Graduate Student, Computer Architecture
My main research focus is in Computer Architecture. Since, Spring 2013 I have been working with Prof. Karu Sankaralingam in the Vertical Research Group. My main interests lie in processor microarchitecture, programmable accelerators, von-neumann/dataflow architecture and GPU computing/microarchitecture.
Refer to our HPCA 2016 Publication for more details on the preliminary idea about this research → [pdf]
My main focus as part of my PhD thesis has been on exploring and designing an efficient programmable accelerator for multiple application domains, which is general purpose programmable. We believe the main driving principles behind any such programmable accelerator architecture employs five important specialization principles [Concurrency, Spatial Communication, Computation, Data-Reuse and Co-ordination]
to achieve a good balance between generality and efficiency.

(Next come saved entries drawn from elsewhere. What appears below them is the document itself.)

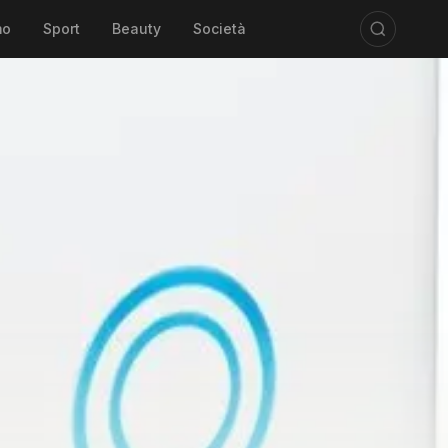
mo
Sport
Beauty
Società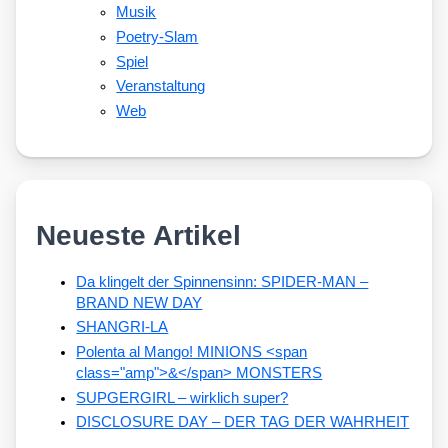
Musik
Poetry-Slam
Spiel
Veranstaltung
Web
Neueste Artikel
Da klingelt der Spinnensinn: SPIDER-MAN –
BRAND NEW DAY
SHANGRI-LA
Polenta al Mango! MINIONS <span
class="amp">&</span> MONSTERS
SUPGERGIRL – wirklich super?
DISCLOSURE DAY – DER TAG DER WAHRHEIT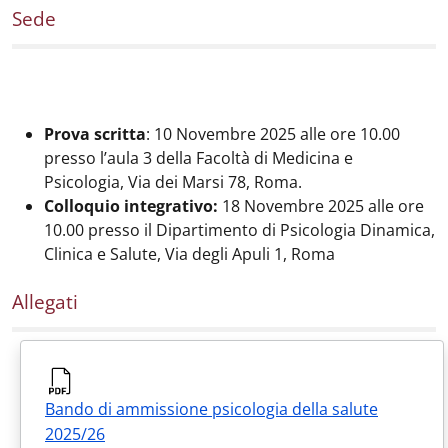
Sede
Prova scritta
: 10 Novembre 2025 alle ore 10.00
presso l’aula 3 della Facoltà di Medicina e
Psicologia, Via dei Marsi 78, Roma.
Colloquio integrativo:
18 Novembre 2025 alle ore
10.00 presso il Dipartimento di Psicologia Dinamica,
Clinica e Salute, Via degli Apuli 1, Roma
Allegati
Bando di ammissione psicologia della salute
2025/26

Alternatively, in recent few years Domain specific accelarators (DSAs) are more popular with Moore's law ending (or slowing) and post-dennard scaling effects, and has lead to proposals of sea of accelerators which act as co-processors or offload accelerator engines to the main host processor. But, with increasing area/power costs, it is important to look at accelerators which are general purpose programmable for multiple applications domains and thus save area/power and NRE design costs. This project focuses on one such big picture of a
generic programmable accelerator fabric, which can be tuned to accelerate multiple application domains by employing simple specialization principles.
GenAccel -- General Purpose Programmable Hardware Accelerator
More details to be put here soon.
Currently, my research focuses on designing and implementing once such instance of a general purpose programmable hardware accelerator named GenAccel, employing all the specialization principles explained above. This specialization fabric aims at accelerating any general purpose data-intensive regular memory access application with same performance as ASIC or DSA with only 2x-4x overhead in area/power.
We are building a complete programmable framework to program such specialization fabrics and
also a Chisel based hardware design framework to explore difference hardware based design micro-architectural decisions for such fabrics.
We plan to release this entire framework and make it open source for others to explore such programmable accelerators and also to push forward research on developing more easier programming models/frameworkds to program such fabrics.
Von-Neumann/Dataflow Hybrid Architecture
More details about this in our ISCA 2015 paper here → [pdf]
I started my PhD, by beginning to work on a project with one more senior research member of Vertical Group. This work focuses on a Von-Neumann/Dataflow hybrid architecture to exploit Instruction Level Parallelism (ILP) in irregular applications. General purpose processors incur lot of power overheads due to the heavy-weight instruction processing task and support for dynamic extraction of data-dependence graph (DDG). Hybrid architectures with explicit dataflow support can directly offload and execute
the DDG for coarser-grained program regions and benefit from better performance and energy efficiency. However, the challenge is to achieve the benefits without excess hardware complexity and switching overheads of dataflow archietctures. This work focuses on addressing those challenges with a novel dataflow microarchitecture inspired from decades of dataflow research and analyzes how irregular applications can take advantage of huge instruction level parallelism exposed.
Master's Research [Open Source GPGPU → MIAOW]Published in HotChips 27, CoolChips-XVIII and ACM TACO journal (Volume 12, Issue 2, 2015 ): Link to Publications
Interested readers can have a look at: MIAOW White paper and MIAOW Poster
The entire source code is released to public and can be accessed here - Github Source Code.
A detailed wiki walks through on compiling MIAOW and running tests - MIAOW Wiki
For more support or any questions, contact: email@example.com
For my Master's research, I was fortunate to be an active member of MIAOW GPU group. MIAOW (Many-Core Accelerator of Wisconsin) implements a General Purpose Programmable GPU (GPGPU) compute unit, cache modules and an ultra-threaded dispatcher based on AMD southern islands ISA. Unmodified OpenCL GPU kernels can be run on MIAOW and it gives realistic area and power estimates. MIAOW is not aimed at reproducing the performance aspects of an industry standard GPU and is built only for lower-level microarchitecture research on GPU.
A primary motivator for MIAOW's creation is the belief that software simulators of hardware such as CPUs and GPUs often miss many subtle aspects that can skew the performance, power, and other quantitative results that they produce. As an actual implementation of a GPU's logic, the Vertical Research Group believes that MIAOW can be a useful tool in producing not only more accurate quantitative results when benchmarking GPGPU workloads but also provide context for the architectural complexities of actually implementing newly proposed algorithms and designs that are intended to improve performance or other desired characteristics.